═══ ВЫБРАННЫЙ ТЕКСТ ═══

Так прозвучал первый упрек, так начались первые размолвки. Они окончились, правда, новыми клятвами и поцелуями, а все же от внутреннего беспокойства и недовольства Евгения не избавилась. И это понятно.
В середине ноября Денис Васильевич уехал в Москву, где собирался пробыть до весны. Евгения хотя и грустила, но в то же время была довольна, ибо его отъезд положил конец обывательским пересудам. В одном из писем к нему она сообщает, что "проводит дни за чтением книг и отдыхает от злых языков наших салопниц". В другом пишет, что страстный язык, которым он выражается, "заставляет ее трепетать", и предлагает, чтобы впредь между ними сохранились лишь дружеские отношения.
Он был несказанно таким предложением огорчен и отозвался так:
"У вас хватает смелости предлагать мне дружбу, жестокий друг? Любовь подобна жизни, которая, раз утраченная, не возвращается более. Будьте откровенны хоть раз в жизни, - вы хотите отделаться от меня, который, я это чувствую, гнетет и беспокоит вас. Убейте меня, вонзите, не поморщась, мне нож в сердце, говоря: я вас не люблю, я никогда вас не любила, все с моей стороны было обман, я забавлялась".
Евгения поспешила его успокоить, и переписка, так ее восхищавшая, продолжалась всю зиму. Заметим, что в письмах Дениса Васильевича, полных не только любовных вздохов, но и живых набросков московской жизни, много отзывов о новых книгах, которые он постоянно вместе с новыми нотами посылал Евгении.

═══ РАЗДЕЛ ДАННЫХ ═══

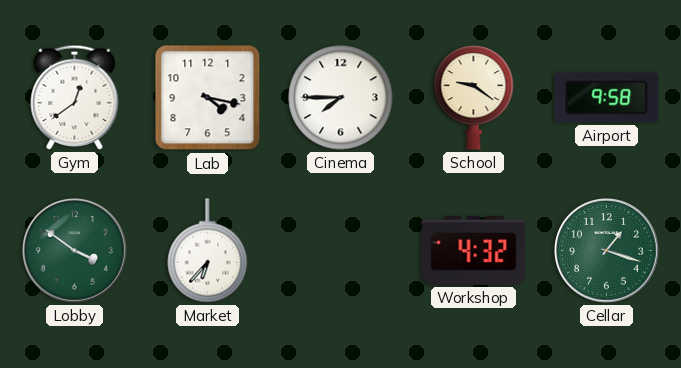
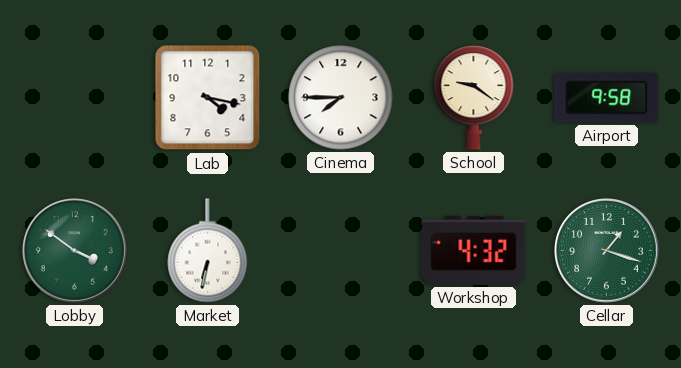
Gym: 12:39 -> none
Market: 6:37 -> 6:32
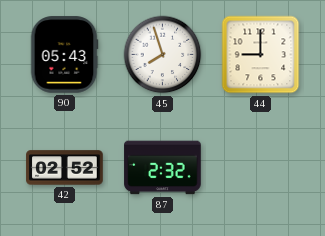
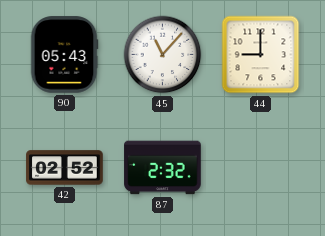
45: 7:57 -> 11:07
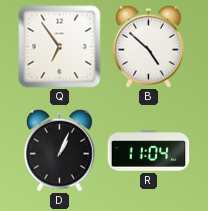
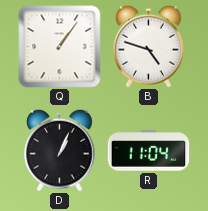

═══

**ПОСТАВЛЕННАЯ ЗАДАЧА A:** Определите, согласуются ли с выбранным текстом утверждения: (i) Денис Васильевич уехал в Москву в середине ноября; (ii) Евгения предложила, чтобы между ними остались только дружеские отношения; (iii) переписка прекратилась еще до наступления зимы. На каждое ответьте «да» или «нет» и приведите точные слова текста, которые это решают.
**ПОСТАВЛЕННАЯ ЗАДАЧА B:** Перепишите без изменений фрагмент выбранного текста между словами «В середине ноября» и «лишь дружеские отношения.» включительно.
Строки — самостоятельный материал, с текстом они не связаны.

**ПОЛНЫЙ ОТВЕТ A:**
(i) Да: «В середине ноября Денис Васильевич уехал в Москву».
(ii) Да: «предлагает, чтобы впредь между ними сохранились лишь дружеские отношения».
(iii) Нет: «переписка, так ее восхищавшая, продолжалась всю зиму».

**ПОЛНЫЙ ОТВЕТ B:**
В середине ноября Денис Васильевич уехал в Москву, где собирался пробыть до весны. Евгения хотя и грустила, но в то же время была довольна, ибо его отъезд положил конец обывательским пересудам. В одном из писем к нему она сообщает, что "проводит дни за чтением книг и отдыхает от злых языков наших салопниц". В другом пишет, что страстный язык, которым он выражается, "заставляет ее трепетать", и предлагает, чтобы впредь между ними сохранились лишь дружеские отношения.